What is expected
Please write out the lines of the items below again, replacing "Menu" with "Navigation" and leaving everything else unchanged.

(Saved entries)
::::

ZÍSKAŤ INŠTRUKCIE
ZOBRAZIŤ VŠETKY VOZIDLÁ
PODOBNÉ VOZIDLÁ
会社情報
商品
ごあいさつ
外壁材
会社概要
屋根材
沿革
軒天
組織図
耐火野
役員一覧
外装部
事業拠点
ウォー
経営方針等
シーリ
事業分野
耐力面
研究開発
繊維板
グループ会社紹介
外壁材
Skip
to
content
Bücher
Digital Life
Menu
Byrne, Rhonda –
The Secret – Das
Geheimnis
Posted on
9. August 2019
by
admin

::::

Solution to the exercise
ZÍSKAŤ INŠTRUKCIE
ZOBRAZIŤ VŠETKY VOZIDLÁ
PODOBNÉ VOZIDLÁ
会社情報
商品
ごあいさつ
外壁材
会社概要
屋根材
沿革
軒天
組織図
耐火野
役員一覧
外装部
事業拠点
ウォー
経営方針等
シーリ
事業分野
耐力面
研究開発
繊維板
グループ会社紹介
外壁材
Skip
to
content
Bücher
Digital Life
Navigation
Byrne, Rhonda –
The Secret – Das
Geheimnis
Posted on
9. August 2019
by
admin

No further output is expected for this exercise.